On a donc une concurrence frontale entre l'Iran et le Qatar, et entre le Qatar et la Russie.

L'Europe a pris le parti du Qatar, si par miracle, la Syrie changeait d'alliance, si les sunnites prenaient le pouvoir, on atteindrait plusieurs buts simultanés :
a) Isoler l'Iran et le couper de sa milice libanaise : le Hezbolah
b) Gêner l'exportation de gaz iranien
c) Disposer d'un concurrent sérieux au gaz Russe, ce qui ferait baisser les prix et garantirait une sûreté des approvisionnements en cas de conflit avec la Russie. (On se souvient des problèmes entre la Russie et ses clients Est-Européens)

gazoduc

Ceci explique l'engagement des occidentaux en faveur des rebelles, mais leur incapacité à mener des opérations militaires, ils ne souhaitent pas se frotter aux russes, ni aux iraniens.

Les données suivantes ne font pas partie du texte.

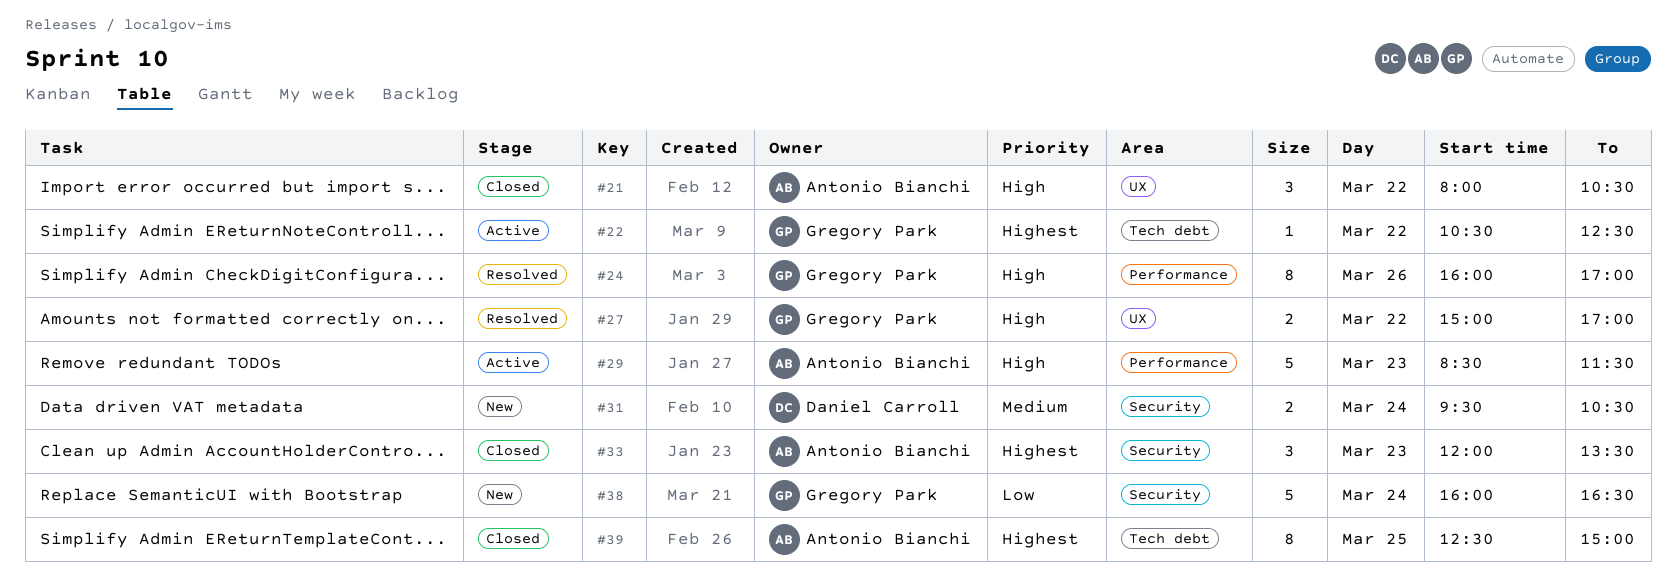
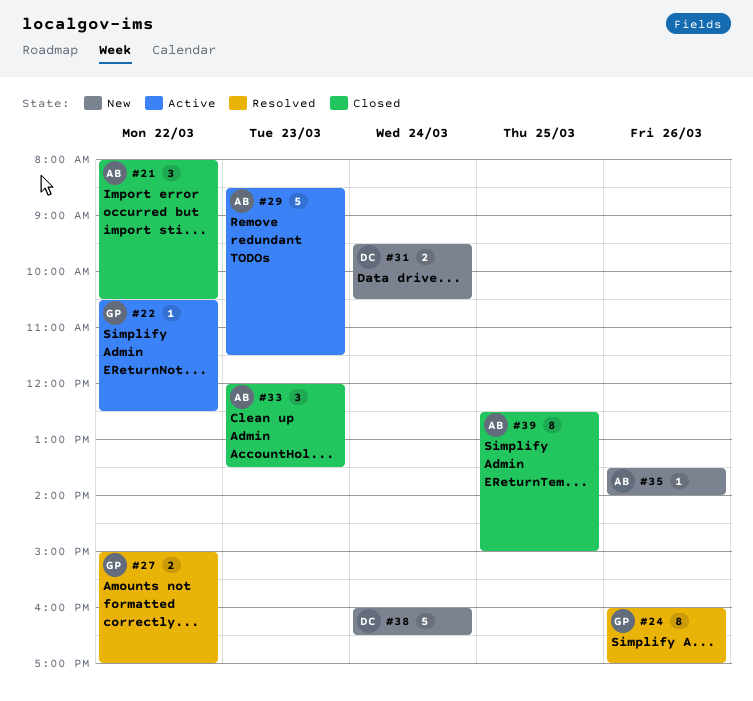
#35: none -> present
#38, owner: Gregory Park -> Daniel Carroll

Quand à Israël dans tout cela ? Netanyahu a donné l'ordre à tous ses ministres de se taire sur le sujet. Israël est neutre, il n'aurait que des coups à prendre à se mêler d'un conflit où il n'a que des ennemis ne rapporterait rien. Alors, il boucle sa frontière, et fait l'impossible pour se faire oublier. Le pire c'est qu'il y réussit ! ! tant pis pour ceux qui croient qu'Israël est la source de tous les conflits de la région.